In a case involving a creditor’s claim that the debtor was insolvent at the time of the transfer, the Bankruptcy Court for the Northern District of Illinois observed that where the debtor was found to have not been a going concern at the time of the transfer, any other valuation method besides liquidation valuation “would be misleading and would, in fact, fictionalize the company’s true financial condition.” In re CXM, Inc., 336 B.R. 757 (Bankr. Ct. M.D. Ill. 2006).

In the CXM case, the creditor relied solely upon the debtor’s schedules to establish the valuation of the debtor’s assets for purposes of the insolvency analysis. The court found this to be “not persuasive,” and noted the Seventh Circuit’s decision in the matter of Taxman Clothing Co., Inc., 905 F.2d 166, 170 (7th Cir. 1990) for its finding that there was “great potential for inaccuracy in relying solely on a schedule of assets and liabilities in assessing insolvency. In re CXM, Inc., 335 D.R. at 761.

Instead, the court relied on a valuation determined by the price received in a sale of substantially all of the debtor’s assets under Section 363 of the Bankruptcy Code shortly after the petition date.

The court observed that “the sale of substantially all of the debtor’s assets after the filing of the petition for relief, as is the case here, is a more accurate measure of the debtor’s assets and possible insolvency, and is the kind of evidence that can be reasonably relied upon by courts in determining the issue of the debtor’s insolvency or lack thereof.” Id.

Citing from its earlier decision in In re Schwinn Bicycle Co., 192 B.R. 447 (Bankr. N.D. Ill. 1996), the bankruptcy court observed further that “while statements made in a debtor’s schedules can constitute evidence which may be used in subsequent proceedings, the magnitude of the discrepancy between the scheduled values and the actual sale prices strongly suggest that any inference which can be drawn from the schedules is not worthy of serious consideration.” In re CXM, Inc., 336 B.R. at 761.

Finally, the court stated that “it is proper under circumstances such as those found here to value the assets at the value actually brought in the open market and not as balance sheet value, because, ‘in the last analysis, all sophisticated valuations must yield to the realities of the marketplace.’” In re CXM, Inc., 336 B.R. at 761 (citing In re Schwinn Bicycle Co., 192 B.R. at 488).

Conclusion

There are two basic methods for asset valuation employed to determine solvency for purposes of preference litigation.
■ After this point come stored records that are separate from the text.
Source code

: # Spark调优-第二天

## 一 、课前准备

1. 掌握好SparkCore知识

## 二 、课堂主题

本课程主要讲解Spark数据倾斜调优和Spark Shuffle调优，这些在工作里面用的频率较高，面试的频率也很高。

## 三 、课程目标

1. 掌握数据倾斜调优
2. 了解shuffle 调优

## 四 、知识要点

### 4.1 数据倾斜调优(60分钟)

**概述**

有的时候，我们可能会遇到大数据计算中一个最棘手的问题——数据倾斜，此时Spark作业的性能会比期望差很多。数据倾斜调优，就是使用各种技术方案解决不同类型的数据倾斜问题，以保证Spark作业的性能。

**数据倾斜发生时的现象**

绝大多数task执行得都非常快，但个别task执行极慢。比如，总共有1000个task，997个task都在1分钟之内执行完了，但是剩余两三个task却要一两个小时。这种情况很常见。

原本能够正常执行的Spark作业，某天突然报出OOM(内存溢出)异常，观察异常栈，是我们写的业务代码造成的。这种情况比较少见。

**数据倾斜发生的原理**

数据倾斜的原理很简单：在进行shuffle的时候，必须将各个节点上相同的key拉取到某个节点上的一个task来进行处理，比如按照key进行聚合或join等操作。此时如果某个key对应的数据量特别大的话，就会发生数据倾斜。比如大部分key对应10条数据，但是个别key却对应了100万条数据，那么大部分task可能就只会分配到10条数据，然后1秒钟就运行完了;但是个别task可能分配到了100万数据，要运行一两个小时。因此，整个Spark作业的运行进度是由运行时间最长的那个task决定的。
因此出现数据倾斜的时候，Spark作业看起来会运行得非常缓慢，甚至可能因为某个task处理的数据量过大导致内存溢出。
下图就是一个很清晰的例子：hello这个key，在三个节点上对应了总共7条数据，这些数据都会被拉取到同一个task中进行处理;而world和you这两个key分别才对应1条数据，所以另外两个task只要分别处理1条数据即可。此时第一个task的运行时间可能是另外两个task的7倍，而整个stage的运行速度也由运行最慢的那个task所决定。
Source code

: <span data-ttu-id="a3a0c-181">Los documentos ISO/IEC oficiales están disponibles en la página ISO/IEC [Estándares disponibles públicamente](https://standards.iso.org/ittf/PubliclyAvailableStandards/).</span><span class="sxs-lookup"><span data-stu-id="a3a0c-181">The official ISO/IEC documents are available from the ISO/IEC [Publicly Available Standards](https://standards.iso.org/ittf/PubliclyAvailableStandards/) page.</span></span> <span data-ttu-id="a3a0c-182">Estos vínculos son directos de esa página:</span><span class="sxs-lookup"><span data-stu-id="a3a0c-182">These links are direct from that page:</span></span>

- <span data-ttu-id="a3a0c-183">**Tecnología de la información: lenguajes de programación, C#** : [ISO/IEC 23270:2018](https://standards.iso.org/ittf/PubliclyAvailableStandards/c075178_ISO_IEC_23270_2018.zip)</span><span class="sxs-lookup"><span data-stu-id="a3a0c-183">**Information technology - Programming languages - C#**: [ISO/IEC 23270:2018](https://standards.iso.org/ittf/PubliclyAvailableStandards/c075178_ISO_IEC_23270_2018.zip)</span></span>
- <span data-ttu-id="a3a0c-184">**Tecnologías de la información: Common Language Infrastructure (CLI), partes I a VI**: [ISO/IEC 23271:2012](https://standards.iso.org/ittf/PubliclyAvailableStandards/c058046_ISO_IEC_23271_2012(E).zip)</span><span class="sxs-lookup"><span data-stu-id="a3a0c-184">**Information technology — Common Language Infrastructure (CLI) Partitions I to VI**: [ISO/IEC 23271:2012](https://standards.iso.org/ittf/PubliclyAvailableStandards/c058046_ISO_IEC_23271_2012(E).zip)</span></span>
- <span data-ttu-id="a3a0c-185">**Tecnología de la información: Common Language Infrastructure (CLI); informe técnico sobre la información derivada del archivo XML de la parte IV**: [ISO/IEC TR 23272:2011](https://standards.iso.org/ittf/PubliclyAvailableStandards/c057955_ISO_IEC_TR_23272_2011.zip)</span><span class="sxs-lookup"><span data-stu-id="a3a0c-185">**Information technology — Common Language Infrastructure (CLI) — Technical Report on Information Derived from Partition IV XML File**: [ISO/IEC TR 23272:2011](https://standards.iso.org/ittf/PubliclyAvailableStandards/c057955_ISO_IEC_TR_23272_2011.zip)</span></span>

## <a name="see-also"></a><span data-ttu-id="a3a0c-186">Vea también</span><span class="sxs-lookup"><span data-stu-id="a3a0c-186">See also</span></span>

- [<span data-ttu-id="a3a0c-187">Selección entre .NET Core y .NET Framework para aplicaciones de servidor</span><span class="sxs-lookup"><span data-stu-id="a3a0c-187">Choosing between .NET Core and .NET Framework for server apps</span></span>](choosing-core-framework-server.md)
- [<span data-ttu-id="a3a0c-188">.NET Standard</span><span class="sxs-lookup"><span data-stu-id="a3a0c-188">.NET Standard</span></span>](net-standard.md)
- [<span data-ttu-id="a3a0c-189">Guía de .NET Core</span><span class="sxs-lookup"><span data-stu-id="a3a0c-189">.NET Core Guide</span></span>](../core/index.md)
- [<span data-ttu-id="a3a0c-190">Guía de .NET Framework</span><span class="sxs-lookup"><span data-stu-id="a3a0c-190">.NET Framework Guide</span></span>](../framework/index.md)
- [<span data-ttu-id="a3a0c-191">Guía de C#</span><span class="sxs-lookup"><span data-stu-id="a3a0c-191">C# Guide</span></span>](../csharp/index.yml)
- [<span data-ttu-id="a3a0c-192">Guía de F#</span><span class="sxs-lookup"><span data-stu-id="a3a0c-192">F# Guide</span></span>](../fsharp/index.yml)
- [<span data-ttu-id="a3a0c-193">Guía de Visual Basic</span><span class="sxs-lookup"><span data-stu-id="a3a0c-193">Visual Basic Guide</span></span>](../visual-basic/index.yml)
Where the debtor is found to have been functioning as a going concern at the time of the transfer, the valuation of assets contemplates the conversion of the assets into cash during a reasonable period of time, and the valuation method generally employed involves an asset-by-asset assessment as reflected on the GAAP prepared financial statement with adjustments to the value of each asset established based upon the particular circumstances of the debtor at the time of the transfer.

On the other hand, where the debtor is on its deathbed at the time of the transfer, a liquidation valuation is employed in which event it is appropriate to consider a subsequent post-bankruptcy sale of assets as an accurate measure of the value of those assets, understanding that in the last analysis, “all sophisticated valuations must yield to the realities of the marketplace.”